• **What the task requires**:
Would you print the lines below exactly, beginning at the line that has "FIGURE 5 | X-ray diffractogram of" and stopping after the line that has "Figure 6. An"? Only those lines, and no pictures.

• **Data**:
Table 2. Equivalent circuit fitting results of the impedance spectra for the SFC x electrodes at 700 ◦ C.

...

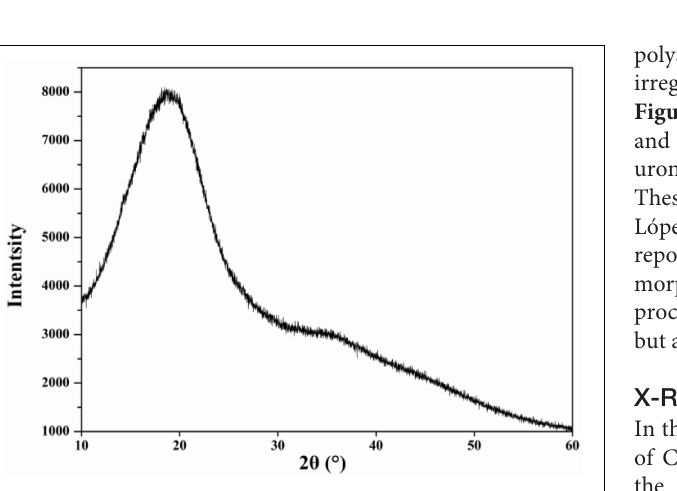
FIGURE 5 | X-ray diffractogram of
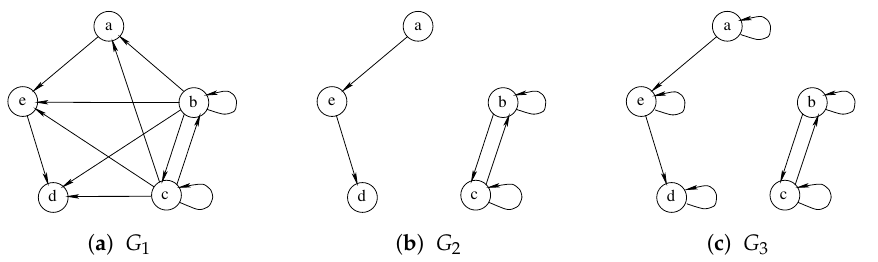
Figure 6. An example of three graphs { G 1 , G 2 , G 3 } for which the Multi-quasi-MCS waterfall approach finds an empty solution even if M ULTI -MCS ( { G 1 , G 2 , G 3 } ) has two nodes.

• **Response area**:
FIGURE 5 | X-ray diffractogram of
Figure 6. An example of three graphs { G 1 , G 2 , G 3 } for which the Multi-quasi-MCS waterfall approach finds an empty solution even if M ULTI -MCS ( { G 1 , G 2 , G 3 } ) has two nodes.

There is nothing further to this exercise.